## Passage to read
————————

Anatomy of a Codebase Rule
Assuming you write most of your code at work, the codebase rule forms a subset of the workplace rule, as I mentioned before. Any given rule may result from an architect edict or a group decision. Or, unlike most other workplace rule, it might come directly out of a static analysis tool like NDepend.
But in the end, it serves the same purpose and has the same components. It stops the non-stop re-adjudication of past decisions. And it does so by establishing a convention and a consequence.
Usually, the consequence takes the form of some social shaming or instructions from a senior team member to modify your code. Run afoul frequently enough or willfully enough, and you might smack into some more formal consequences. But overall, these rules become a matter of social jockeying among the software development team.
By and large, this helps. But it can get seriously off the rails, as in the case of the draconian shops I mentioned in the intro.
Calculus of Rule-Breaking
Let’s assume, for the moment, that you don’t work in one of these draconian shops. If you do, you and the shop have far bigger problems then when to defy a coding convention. So let’s assume that the team has a mostly favorable, mostly collaborative approach to coding conventions and rules. How then do you know when to break one of them?

————————

## Aim of the exercise
Return the part of the passage on codebase rules that begins at the words "Anatomy of a" and stops after the words "tool like NDepend.", copying it word for word.

————————

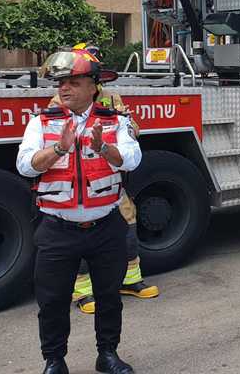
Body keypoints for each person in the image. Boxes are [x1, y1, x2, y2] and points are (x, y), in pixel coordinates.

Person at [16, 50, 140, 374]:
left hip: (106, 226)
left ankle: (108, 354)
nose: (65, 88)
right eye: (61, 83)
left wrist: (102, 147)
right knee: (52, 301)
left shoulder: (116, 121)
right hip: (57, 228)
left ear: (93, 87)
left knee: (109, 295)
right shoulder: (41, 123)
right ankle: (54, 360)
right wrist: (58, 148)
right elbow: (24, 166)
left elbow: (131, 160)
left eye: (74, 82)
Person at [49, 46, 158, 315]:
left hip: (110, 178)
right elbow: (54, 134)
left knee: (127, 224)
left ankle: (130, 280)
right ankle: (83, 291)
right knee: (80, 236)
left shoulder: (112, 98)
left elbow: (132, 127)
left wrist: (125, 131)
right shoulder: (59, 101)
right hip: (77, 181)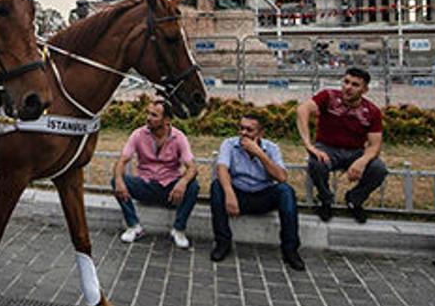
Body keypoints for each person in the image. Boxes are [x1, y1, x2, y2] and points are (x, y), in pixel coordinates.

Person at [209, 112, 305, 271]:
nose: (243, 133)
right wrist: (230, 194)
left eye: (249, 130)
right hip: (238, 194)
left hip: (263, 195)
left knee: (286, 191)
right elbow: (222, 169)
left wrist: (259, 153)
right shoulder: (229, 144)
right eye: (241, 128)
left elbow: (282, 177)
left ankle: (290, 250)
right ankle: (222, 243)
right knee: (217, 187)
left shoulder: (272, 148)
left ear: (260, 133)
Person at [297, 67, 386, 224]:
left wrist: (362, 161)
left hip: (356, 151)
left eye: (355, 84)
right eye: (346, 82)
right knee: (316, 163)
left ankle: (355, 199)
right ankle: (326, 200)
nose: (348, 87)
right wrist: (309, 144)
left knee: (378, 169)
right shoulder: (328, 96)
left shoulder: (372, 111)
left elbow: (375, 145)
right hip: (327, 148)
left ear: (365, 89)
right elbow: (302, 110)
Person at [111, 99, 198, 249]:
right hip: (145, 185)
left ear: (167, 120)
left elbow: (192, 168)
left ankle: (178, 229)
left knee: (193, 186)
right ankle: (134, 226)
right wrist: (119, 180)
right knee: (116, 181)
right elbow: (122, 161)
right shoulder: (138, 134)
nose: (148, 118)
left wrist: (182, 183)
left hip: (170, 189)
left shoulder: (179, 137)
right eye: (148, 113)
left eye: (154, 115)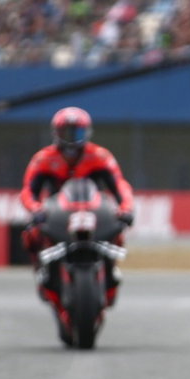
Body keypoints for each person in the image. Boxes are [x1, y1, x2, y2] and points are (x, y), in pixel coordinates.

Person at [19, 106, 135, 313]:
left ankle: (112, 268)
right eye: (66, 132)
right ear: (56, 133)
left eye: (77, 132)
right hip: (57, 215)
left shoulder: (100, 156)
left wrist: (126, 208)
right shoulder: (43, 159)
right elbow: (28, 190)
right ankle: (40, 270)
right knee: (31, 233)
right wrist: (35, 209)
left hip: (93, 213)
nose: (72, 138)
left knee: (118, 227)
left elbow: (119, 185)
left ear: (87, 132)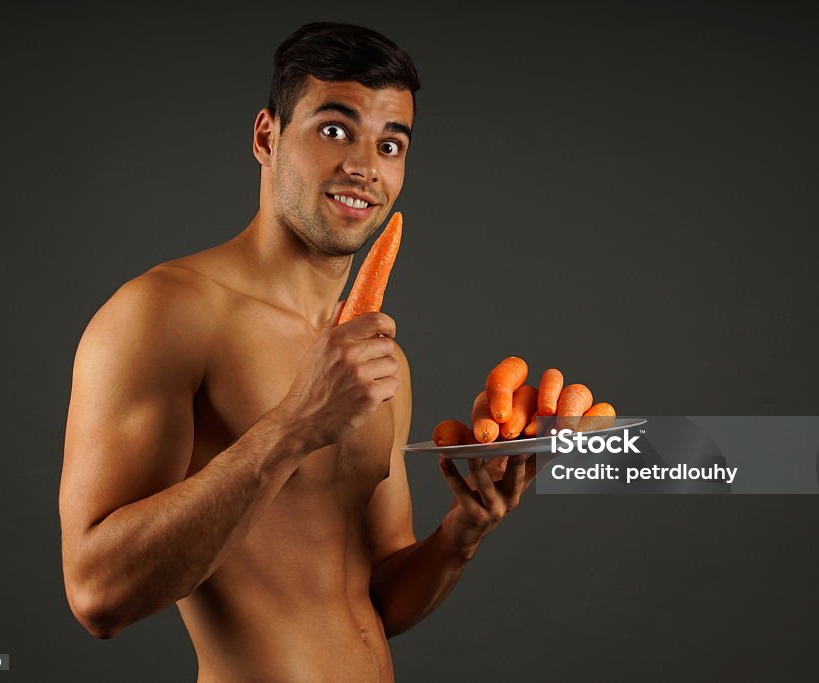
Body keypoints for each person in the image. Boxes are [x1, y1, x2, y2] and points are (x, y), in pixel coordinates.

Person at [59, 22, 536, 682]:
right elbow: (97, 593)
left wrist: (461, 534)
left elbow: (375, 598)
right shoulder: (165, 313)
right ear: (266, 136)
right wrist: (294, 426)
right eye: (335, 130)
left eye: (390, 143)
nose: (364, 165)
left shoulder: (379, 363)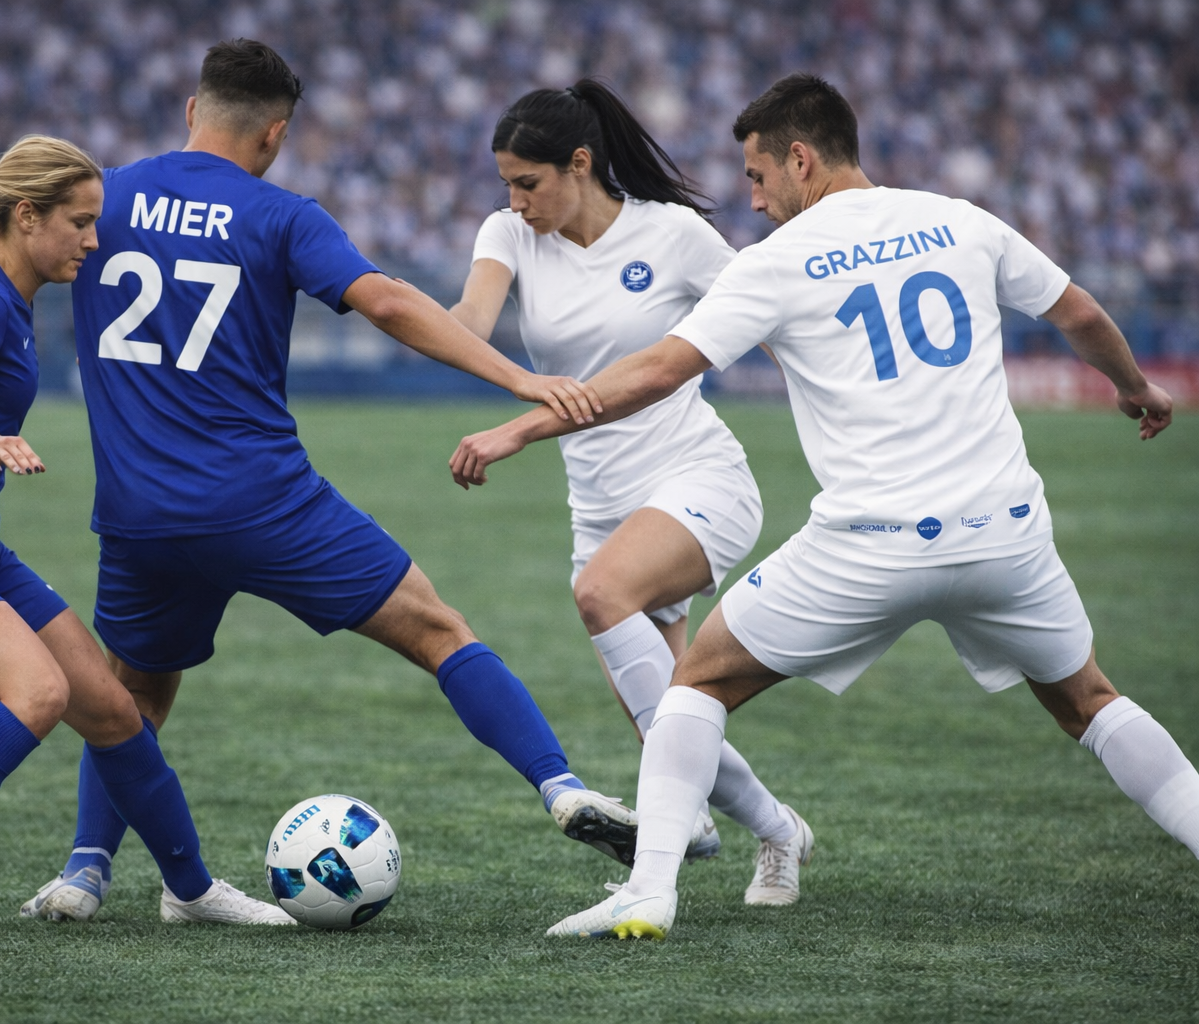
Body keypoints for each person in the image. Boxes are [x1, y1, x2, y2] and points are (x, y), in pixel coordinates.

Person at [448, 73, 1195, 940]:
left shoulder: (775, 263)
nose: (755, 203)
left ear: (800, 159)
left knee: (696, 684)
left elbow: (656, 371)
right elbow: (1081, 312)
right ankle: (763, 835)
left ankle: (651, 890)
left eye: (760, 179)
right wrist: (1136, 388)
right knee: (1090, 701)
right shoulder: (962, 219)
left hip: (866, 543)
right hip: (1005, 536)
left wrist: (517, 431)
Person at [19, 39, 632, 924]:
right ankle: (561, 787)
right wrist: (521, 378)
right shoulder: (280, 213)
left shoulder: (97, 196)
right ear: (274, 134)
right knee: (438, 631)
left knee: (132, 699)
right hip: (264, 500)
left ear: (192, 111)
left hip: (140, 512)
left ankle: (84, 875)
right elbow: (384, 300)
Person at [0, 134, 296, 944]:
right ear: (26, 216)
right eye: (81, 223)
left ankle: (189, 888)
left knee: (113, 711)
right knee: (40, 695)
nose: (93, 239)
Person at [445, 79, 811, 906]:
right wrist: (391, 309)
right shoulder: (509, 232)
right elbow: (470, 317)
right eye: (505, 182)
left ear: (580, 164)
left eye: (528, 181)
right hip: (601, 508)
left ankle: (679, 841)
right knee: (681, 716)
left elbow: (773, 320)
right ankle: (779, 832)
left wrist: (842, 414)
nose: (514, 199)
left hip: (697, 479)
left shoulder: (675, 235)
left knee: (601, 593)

————————

## Worked solution
Anatomy of a Codebase Rule
Assuming you write most of your code at work, the codebase rule forms a subset of the workplace rule, as I mentioned before. Any given rule may result from an architect edict or a group decision. Or, unlike most other workplace rule, it might come directly out of a static analysis tool like NDepend.